Brega se tient sur ses gardes et à 250 km de là, quelle est l'ambiance à Benghazi ?

On ne sent pas d’inquiétude ici, plutôt même l’envie d’en découdre. Lorsque les troupes pro Kadhafi sont arrivées à Brega des centaines d’hommes sont partis d’ici pour renforcer les rebelles. Cette victoire a semble t il renforcé la conviction des hommes qui mènent la rébellion. Ils se sentent encore plus forts, presque invincibles. Et ils ne croient pas à des bombardements de la ville. Toujours ce nationalisme. Ils disent que les pilotes Libyens ne pourraient jamais lâcher des bombes sur leurs frères, ils en sont persuadés.

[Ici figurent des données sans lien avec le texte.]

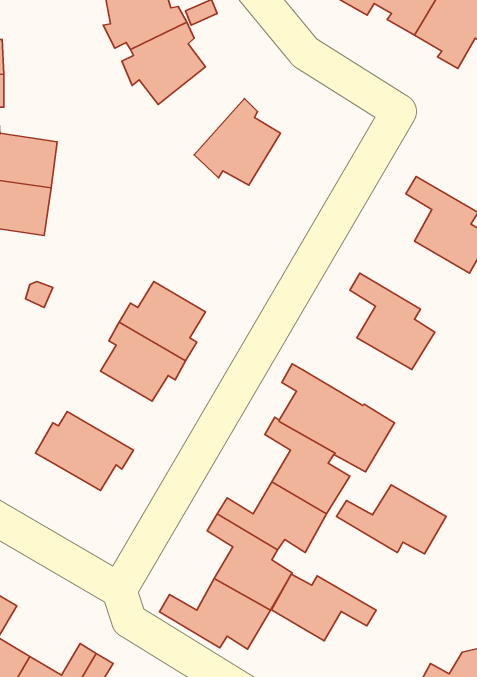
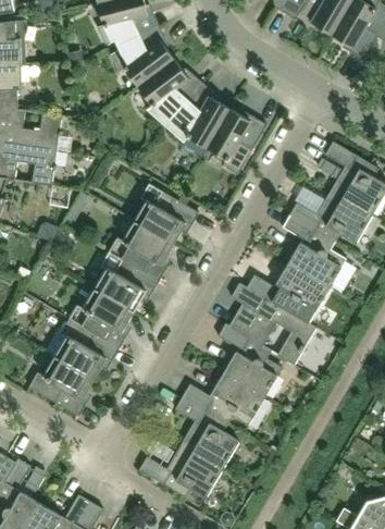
building: none -> [137,59,202,125]
building: none -> [206,109,266,174]
building: none -> [134,183,198,244]
building: none -> [289,190,372,244]
building: none -> [69,288,133,348]
building: none -> [28,356,94,417]
building: [337,485,446,554] -> [246,263,328,316]
building: [271,574,376,641] -> none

Les rebelles disposent de matériel, ils ont pris possession de chars d’assaut, de batteries anti aériennes, de mitraillettes, de lances roquettes… Ce n’est pas une armée d’opérette. La preuve, ils ont réussi à mettre en déroute leurs adversaires à Brega. Mais leur principal atout, c’est leur motivation. Parce qu’en terme d’organisation, on est loin du compte. Et lors des combats de ces derniers jours, ils ont visiblement pêché par naïveté.

D’ailleurs, actuellement, à Benghazi, on recrute et l’on offre des formations express pour intégrer les troupes rebelles. Des hommes jeunes qui viennent écouter les conseils de militaires professionnels qui ont quitté Kadhafi. Sans doute efficace pour défendre leurs positions mais une armée qui parait légère pour partir à l’assaut. Même si ces hommes, jeunes pour la très grande majorité, se disent prêts à marcher sur Tripoli. Une telle offensive parait, pour l’heure, très compliquée à mettre en place et extrêmement risquée. Elle pourrait causer de très nombreuses victimes.